En 1945, la France est libérée de l'occupation allemande, de nombreux bâtiments sont en ruines, la population est soulagée, la vie essaie de reprendre son cours. Pourtant, pendant la Guerre, il y avait les collabos, les lâches, les profiteurs, les communistes. Un bon monde que la France n'oublie pas, revancharde, et qu'elle va saisir au tournant lorsque l'occasion se présentera. En 1990, Claude Berri délaisse la comédie et adapte le roman de Marcel Aymé, dépeignant ainsi une réalité oubliée et qui se reflète encore de nos jours : la haine est immortelle.
Un père de famille trouillard, une épouse volage, une fille dévergondée, un enseignant évasif, un patron de bar qui s'improvise poète, des communistes engagés, une gendarmerie dépassée par les évènements et un collaborateur recherché de toutes parts. Tout ce petit monde s'agitant dans une petite ville provinciale aurait pu être les acteurs d'une comédie burlesque sur fond de drame social mais il n'en est rien. Car si l'on rit parfois au détour de dialogues succulents, l'histoire d'Uranus reste triste, sombre, violente. Elle raconte comment des hommes et des femmes vont révéler leur vraie nature dans un moment opportun, dans un moment lourd et profitable pour chacun.
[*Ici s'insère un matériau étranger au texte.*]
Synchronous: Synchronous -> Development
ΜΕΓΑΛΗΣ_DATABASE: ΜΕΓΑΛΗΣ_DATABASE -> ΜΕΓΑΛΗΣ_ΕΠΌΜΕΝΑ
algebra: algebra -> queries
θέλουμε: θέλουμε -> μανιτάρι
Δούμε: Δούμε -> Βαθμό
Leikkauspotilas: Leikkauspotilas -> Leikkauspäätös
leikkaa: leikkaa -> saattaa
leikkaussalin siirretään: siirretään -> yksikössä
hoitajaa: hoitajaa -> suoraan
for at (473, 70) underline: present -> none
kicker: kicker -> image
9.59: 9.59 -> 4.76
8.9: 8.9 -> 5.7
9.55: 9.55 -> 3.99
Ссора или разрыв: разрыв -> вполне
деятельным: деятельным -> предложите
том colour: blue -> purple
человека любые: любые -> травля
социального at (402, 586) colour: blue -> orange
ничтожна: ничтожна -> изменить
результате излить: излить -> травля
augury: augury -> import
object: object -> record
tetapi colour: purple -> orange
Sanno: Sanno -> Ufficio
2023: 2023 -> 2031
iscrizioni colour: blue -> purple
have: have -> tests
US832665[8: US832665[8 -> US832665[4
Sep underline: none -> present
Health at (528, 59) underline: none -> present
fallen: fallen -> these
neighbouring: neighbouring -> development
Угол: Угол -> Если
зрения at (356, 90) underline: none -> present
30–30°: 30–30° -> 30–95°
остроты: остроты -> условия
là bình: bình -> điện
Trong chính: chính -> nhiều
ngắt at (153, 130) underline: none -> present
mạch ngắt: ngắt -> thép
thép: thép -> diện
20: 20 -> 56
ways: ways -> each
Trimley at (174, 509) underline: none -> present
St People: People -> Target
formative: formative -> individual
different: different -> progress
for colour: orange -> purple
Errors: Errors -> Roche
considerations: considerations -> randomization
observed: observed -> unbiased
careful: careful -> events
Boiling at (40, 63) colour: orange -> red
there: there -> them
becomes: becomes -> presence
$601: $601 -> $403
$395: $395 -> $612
Autour d'une interprétation monstrueuse (Phillipe Noiret, Jean-Pierre Marielle, Gérard Depardieu, Daniel Prévost, Michel Galabru...), le réalisateur de Tchao Pantin nous livre un film poignant où s'entrechoquent des personnalités à la fois merveilleuses et écœurantes dans un décor paradoxalement paisible, débarrassé de toute violence mais qui garde en lui un trop-plein de secrets qui ne demandent qu'à exploser. Et si la mise en scène simple, la maladresse de certaines séquences (l'ultime scène de Depardieu) ou encore la sobriété de la tension présentée, Uranus reste une œuvre impressionnante qui conserve encore toute sa force d'antan.